When you call init(), the bootstrap sequence compiles Qt resources and writes three Python modules into bin/ (or your custom bin_path):

File Purpose
bin/resources_rc.py Compiled Qt resource module — registers :/icons/ and :/images/ with the Qt resource system
bin/app_icons.py Auto-generated class AppIcons — one attribute per icon
bin/app_images.py Auto-generated class AppImages — one attribute per image

These files are generated from the .qrc source bundled with the package and from any custom assets you add to bin/themes/. They are created or overwritten each time init() runs with the resource build step enabled (the default).


Resource Path Format

All Qt resource paths use a single prefix segment:

:/icons/<filename>.png
:/images/<filename>.jpg

Old double-prefix paths are invalid

Prior versions emitted paths like :/icons/icons/cil-3d.png. This was a bug. The correct format is :/icons/cil-3d.png. Update any hard-coded paths in your QSS files or Python code accordingly.

*The data*
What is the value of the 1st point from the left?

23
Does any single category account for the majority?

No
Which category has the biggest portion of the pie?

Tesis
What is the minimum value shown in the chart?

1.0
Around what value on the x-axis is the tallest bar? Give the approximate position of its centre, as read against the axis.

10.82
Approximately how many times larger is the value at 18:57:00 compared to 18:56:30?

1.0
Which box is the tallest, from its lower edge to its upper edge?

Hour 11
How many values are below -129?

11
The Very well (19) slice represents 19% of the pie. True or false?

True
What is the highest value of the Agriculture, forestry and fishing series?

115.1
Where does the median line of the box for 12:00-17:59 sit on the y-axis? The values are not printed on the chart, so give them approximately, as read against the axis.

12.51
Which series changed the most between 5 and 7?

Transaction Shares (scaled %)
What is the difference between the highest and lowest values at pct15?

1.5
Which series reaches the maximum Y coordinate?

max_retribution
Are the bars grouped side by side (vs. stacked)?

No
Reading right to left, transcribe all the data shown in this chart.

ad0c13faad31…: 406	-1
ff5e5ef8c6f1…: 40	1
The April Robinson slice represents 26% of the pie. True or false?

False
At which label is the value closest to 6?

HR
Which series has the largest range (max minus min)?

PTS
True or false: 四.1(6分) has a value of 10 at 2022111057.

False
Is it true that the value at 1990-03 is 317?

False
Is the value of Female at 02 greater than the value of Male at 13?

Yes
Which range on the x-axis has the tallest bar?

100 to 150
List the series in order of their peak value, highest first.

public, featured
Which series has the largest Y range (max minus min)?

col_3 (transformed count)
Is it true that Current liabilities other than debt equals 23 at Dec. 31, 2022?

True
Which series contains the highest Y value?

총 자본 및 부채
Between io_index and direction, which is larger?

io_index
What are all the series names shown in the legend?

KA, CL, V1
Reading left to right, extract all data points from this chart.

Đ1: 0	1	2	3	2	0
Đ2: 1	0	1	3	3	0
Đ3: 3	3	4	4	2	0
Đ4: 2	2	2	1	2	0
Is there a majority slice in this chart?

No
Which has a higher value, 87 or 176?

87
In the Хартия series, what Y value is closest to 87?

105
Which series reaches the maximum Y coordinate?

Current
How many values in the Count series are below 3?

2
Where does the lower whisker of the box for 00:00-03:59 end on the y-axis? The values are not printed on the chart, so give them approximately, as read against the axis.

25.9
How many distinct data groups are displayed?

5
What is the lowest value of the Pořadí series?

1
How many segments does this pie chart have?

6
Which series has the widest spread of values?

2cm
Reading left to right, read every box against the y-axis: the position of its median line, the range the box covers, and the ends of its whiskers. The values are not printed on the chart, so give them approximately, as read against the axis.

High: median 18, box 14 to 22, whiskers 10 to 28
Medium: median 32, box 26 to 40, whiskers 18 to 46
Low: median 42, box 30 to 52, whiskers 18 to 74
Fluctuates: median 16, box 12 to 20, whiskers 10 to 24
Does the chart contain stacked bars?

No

*Activity*
Copy the text on generated Qt resource files word for word, from its first line to its last.

*Response*
When you call init(), the bootstrap sequence compiles Qt resources and writes three Python modules into bin/ (or your custom bin_path):

File Purpose
bin/resources_rc.py Compiled Qt resource module — registers :/icons/ and :/images/ with the Qt resource system
bin/app_icons.py Auto-generated class AppIcons — one attribute per icon
bin/app_images.py Auto-generated class AppImages — one attribute per image

These files are generated from the .qrc source bundled with the package and from any custom assets you add to bin/themes/. They are created or overwritten each time init() runs with the resource build step enabled (the default).


Resource Path Format

All Qt resource paths use a single prefix segment:

:/icons/<filename>.png
:/images/<filename>.jpg

Old double-prefix paths are invalid

Prior versions emitted paths like :/icons/icons/cil-3d.png. This was a bug. The correct format is :/icons/cil-3d.png. Update any hard-coded paths in your QSS files or Python code accordingly.